The utterance content recognition apparatus characterized by this.

The utterance content recognition device according to claim 1 ,
The photographing means sequentially photographs the images,
The voice recognition execution restriction unit is configured to perform voice recognition when the mouth indicated by the sequentially acquired images does not move even when the mouth is included in the captured image.
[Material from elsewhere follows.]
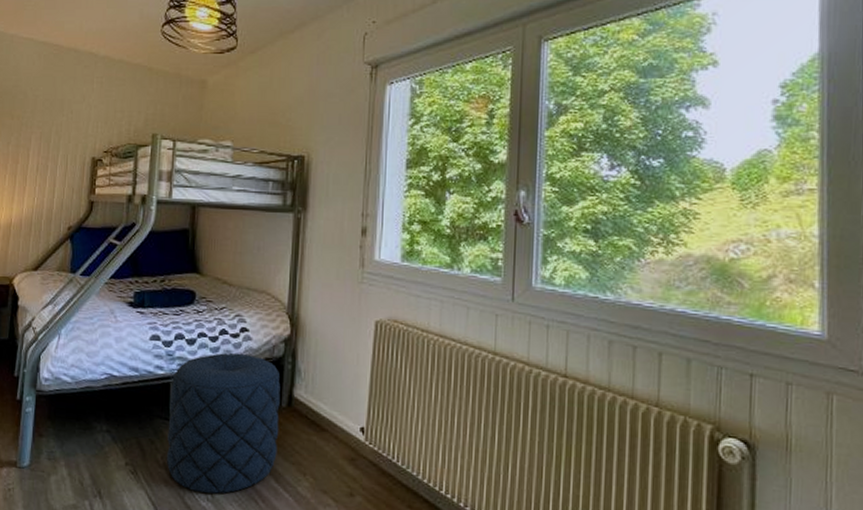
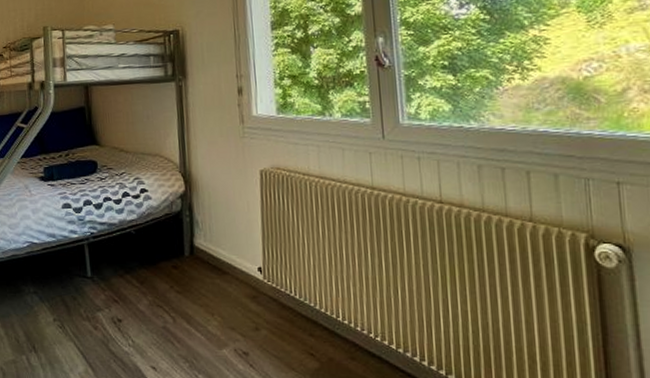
pouf: present [167,352,281,494] -> none [85,212,186,339]

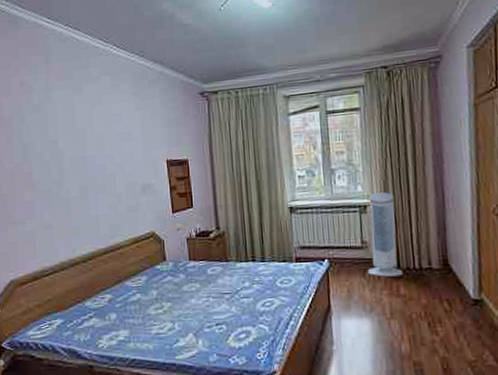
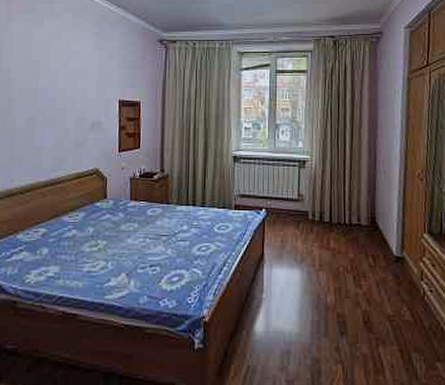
air purifier: present [367,192,403,277] -> none [301,150,334,230]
Restricting to do,
The utterance content recognition apparatus characterized by this.

In the utterance content recognition device according to claim 1 or 2 ,
Toward the mouth source that is part of an image to be the image capturing, voice directional control means to adjust the directivity of the sound pickup means,
A speech content recognition apparatus, further comprising:

Step A for performing voice recognition based on collected voice;
A step B for restricting the voice recognition when a voiced speaker's mouth is not included in the captured image;
Step C for performing mouth recognition based on the shape of the mouth of the speaker included in the photographed image or transition of the shape;
Step D of learning the mouth recognition based on the recognition result of the voice recognition and the shape of the mouth of the speaker included in the photographed image or the transition of the shape;
Based on a feature pattern extracted from the collected voice, the voice including the voice uttered by the speaker is separated into a voice signal that is the voice uttered by the speaker and other noise signals; Obtaining a sound pickup state evaluation value indicating the good sound pickup state based on the separated voice signal and noise signal, and
The learning by the step D is performed based on the recognition result of the voice recognition when the sound pickup state indicated by the sound pickup state evaluation value is a predetermined threshold value or more.
A speech content recognition method characterized by the above.